TO DO: Show every line in the rows below that contains the word "nearest".

[Dataset entries]
%%
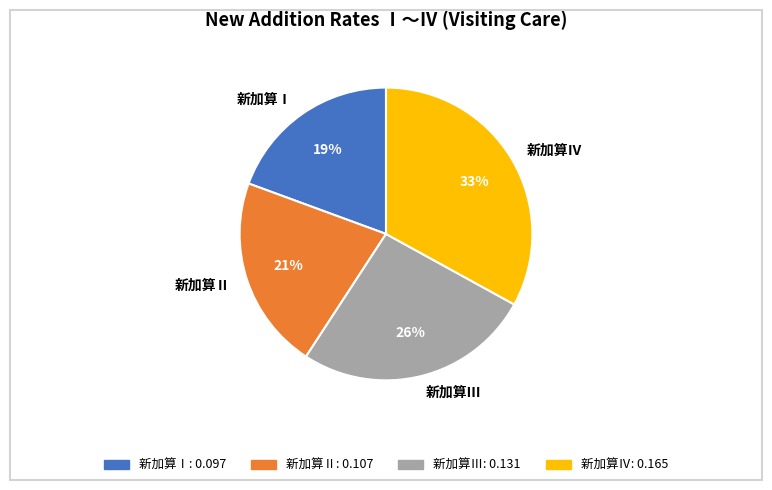

To the nearest percent, what percentage of the pie is 新加算Ⅳ?

33%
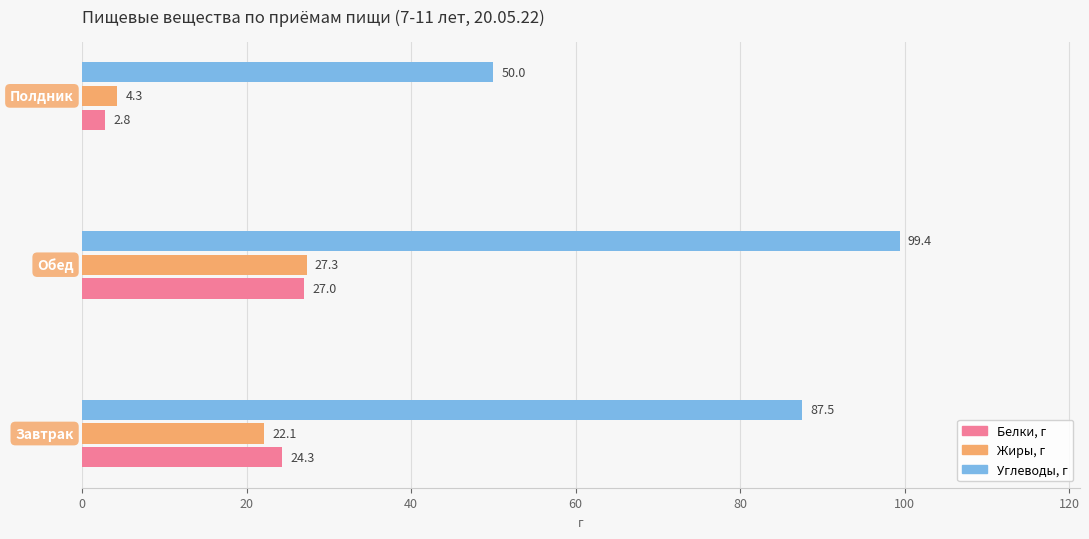

How many data points does each series have?

3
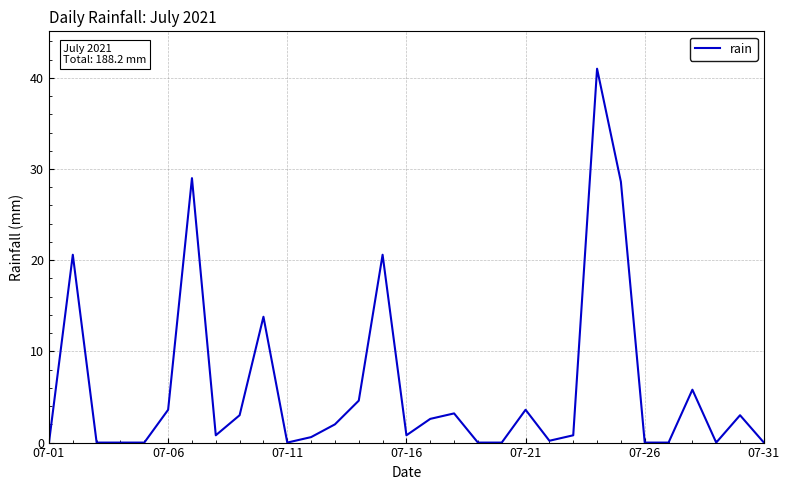

What is the greatest value displayed?

41.0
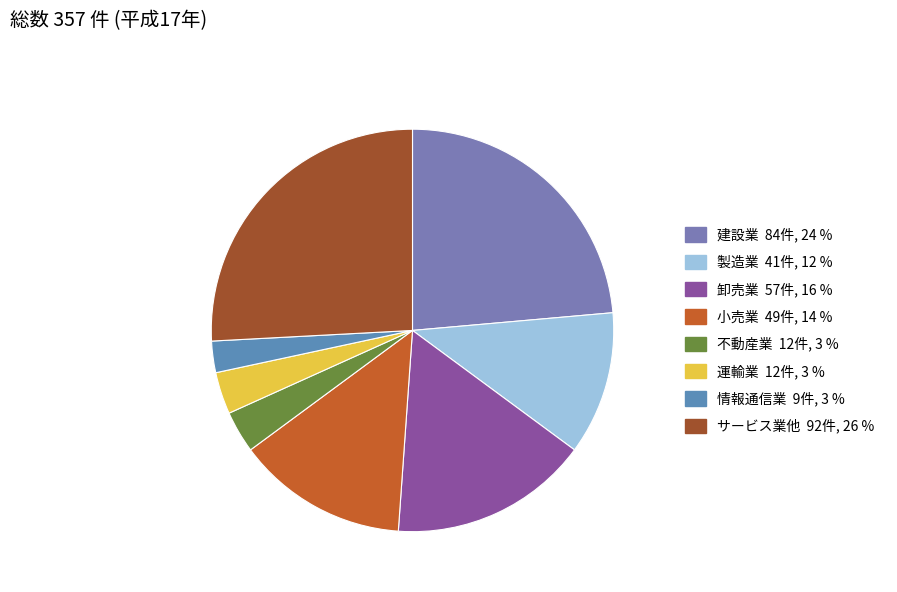

To the nearest percent, what percentage of the pie is 卸売業?

16%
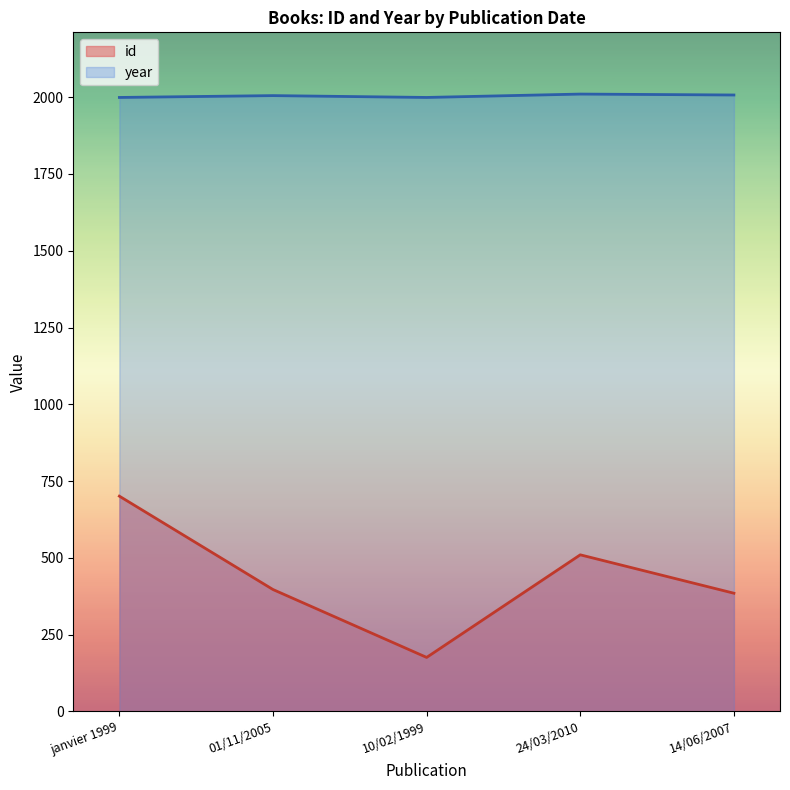

Which has a higher value, 14/06/2007 or 24/03/2010?

24/03/2010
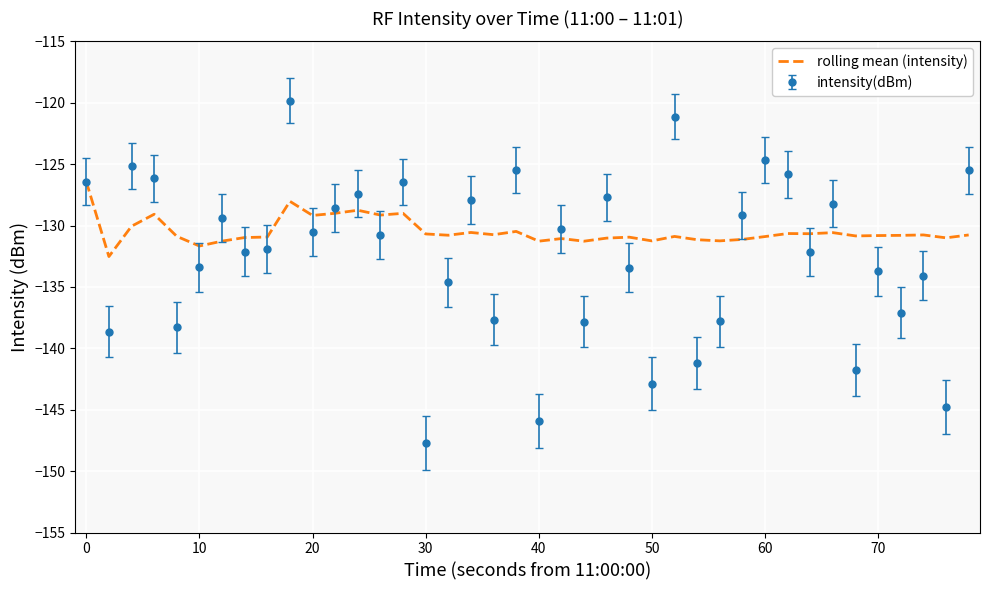

Which series has the widest spread of values?

intensity(dBm)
%%
RESULT:
To the nearest percent, what percentage of the pie is 新加算Ⅳ?
To the nearest percent, what percentage of the pie is 卸売業?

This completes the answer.